Cette année, une opération de contrôle qui a mobilisé une dizaine de policiers a été effectuée le jour de la fermeture de la Foire du Trône. Une rue entière est réservée aux véhicules transportant des PMR à proximité de la fête foraine.

L’opération a révélé plus de 80% d’infractions, et sur une trentaine de cartes contrôlées, 18 se sont avérées fausses.

Un chauffeur de la PAM, un service de transport à la demande réservé aux handicapés, n’a pas hésité à utiliser son véhicule de fonction pour venir à la fête avec sa famille.

« Les gens ne se rendent pas compte des conséquences qu'a leur incivilité sur la vie des handicapés, déplore un policier, ils pensent que ce n’est pas important et nous disent souvent qu’on ferait mieux de nous occuper de problèmes plus graves ».

Le principal motif invoqué par les contrevenants est la gratuité du stationnement accordée aux PMR.

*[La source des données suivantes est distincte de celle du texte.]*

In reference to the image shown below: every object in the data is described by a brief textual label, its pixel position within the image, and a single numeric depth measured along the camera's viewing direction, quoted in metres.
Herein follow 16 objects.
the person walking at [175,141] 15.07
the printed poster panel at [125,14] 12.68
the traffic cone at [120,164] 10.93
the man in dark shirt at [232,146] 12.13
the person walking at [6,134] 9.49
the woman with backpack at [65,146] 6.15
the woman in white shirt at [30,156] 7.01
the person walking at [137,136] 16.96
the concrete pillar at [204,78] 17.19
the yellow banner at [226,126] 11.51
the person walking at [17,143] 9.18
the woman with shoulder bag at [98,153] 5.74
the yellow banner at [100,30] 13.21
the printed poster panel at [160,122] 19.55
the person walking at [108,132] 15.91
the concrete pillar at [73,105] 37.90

Une gratuité qui ne se limite pas aux places réservées. Et à ce sujet, les PMR doivent faire face à un nouveau problème avec la mise en place du contrôle automatisé du stationnement payant par des voitures radars. Ces véhicules lisent les plaques, ils ne contrôlent pas les parebrises. Beaucoup de PV sont ainsi indûment distribués à des handicapés parfaitement en règle qui doivent ensuite entreprendre des démarches fort longues pour les faire annuler.